Extracted data entries:

==========

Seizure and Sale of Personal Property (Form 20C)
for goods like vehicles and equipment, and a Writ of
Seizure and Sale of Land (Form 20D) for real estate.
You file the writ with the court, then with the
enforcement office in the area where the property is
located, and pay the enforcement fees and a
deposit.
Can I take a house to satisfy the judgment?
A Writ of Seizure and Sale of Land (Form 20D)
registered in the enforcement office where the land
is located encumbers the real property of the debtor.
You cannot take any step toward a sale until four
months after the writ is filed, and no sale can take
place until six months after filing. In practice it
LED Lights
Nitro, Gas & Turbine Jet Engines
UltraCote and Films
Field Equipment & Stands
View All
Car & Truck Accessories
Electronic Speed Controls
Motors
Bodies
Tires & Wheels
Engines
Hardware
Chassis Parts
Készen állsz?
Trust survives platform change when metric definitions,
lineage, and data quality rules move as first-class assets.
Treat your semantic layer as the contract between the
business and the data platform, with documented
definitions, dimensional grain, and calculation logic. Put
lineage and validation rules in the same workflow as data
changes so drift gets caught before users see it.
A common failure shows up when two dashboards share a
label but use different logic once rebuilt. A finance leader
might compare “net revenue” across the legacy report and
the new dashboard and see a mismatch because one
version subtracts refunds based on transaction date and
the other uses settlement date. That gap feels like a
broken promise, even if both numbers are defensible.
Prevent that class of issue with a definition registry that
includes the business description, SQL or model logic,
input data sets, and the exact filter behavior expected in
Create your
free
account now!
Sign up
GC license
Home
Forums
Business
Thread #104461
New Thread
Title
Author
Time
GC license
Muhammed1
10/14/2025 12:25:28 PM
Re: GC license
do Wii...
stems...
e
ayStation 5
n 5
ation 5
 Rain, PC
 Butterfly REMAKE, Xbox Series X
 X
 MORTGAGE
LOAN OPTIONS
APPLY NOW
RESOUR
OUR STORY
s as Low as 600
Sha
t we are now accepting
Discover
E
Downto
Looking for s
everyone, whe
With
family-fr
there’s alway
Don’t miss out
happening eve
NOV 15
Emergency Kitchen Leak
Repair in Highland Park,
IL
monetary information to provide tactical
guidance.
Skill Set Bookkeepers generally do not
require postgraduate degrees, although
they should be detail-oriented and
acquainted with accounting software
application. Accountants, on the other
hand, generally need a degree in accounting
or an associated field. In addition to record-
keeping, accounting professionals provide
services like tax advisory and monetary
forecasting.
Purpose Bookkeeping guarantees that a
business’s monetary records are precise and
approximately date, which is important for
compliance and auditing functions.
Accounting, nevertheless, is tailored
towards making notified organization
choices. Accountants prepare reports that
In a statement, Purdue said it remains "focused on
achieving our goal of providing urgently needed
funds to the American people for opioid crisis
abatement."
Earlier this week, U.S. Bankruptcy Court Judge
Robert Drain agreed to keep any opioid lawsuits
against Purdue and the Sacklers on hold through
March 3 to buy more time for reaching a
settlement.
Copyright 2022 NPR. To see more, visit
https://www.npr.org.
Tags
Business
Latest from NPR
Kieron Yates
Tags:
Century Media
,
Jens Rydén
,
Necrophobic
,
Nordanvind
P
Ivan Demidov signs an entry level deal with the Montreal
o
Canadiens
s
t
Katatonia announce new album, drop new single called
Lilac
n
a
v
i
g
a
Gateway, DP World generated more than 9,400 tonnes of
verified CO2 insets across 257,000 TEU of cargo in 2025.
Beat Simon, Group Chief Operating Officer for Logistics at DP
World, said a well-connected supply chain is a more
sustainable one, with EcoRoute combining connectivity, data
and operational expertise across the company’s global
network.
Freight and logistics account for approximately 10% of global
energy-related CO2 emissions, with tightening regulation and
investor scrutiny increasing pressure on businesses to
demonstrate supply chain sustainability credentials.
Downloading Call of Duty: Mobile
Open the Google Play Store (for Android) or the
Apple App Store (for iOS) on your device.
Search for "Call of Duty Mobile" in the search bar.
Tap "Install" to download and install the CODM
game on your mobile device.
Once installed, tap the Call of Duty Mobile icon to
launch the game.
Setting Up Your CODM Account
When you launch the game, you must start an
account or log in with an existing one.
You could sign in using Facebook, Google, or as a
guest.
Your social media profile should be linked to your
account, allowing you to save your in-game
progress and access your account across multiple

==========

(Instructions to follow):
Only a number should be given: the count of lines above that contain the word "monetary".

(Exercise answer):
3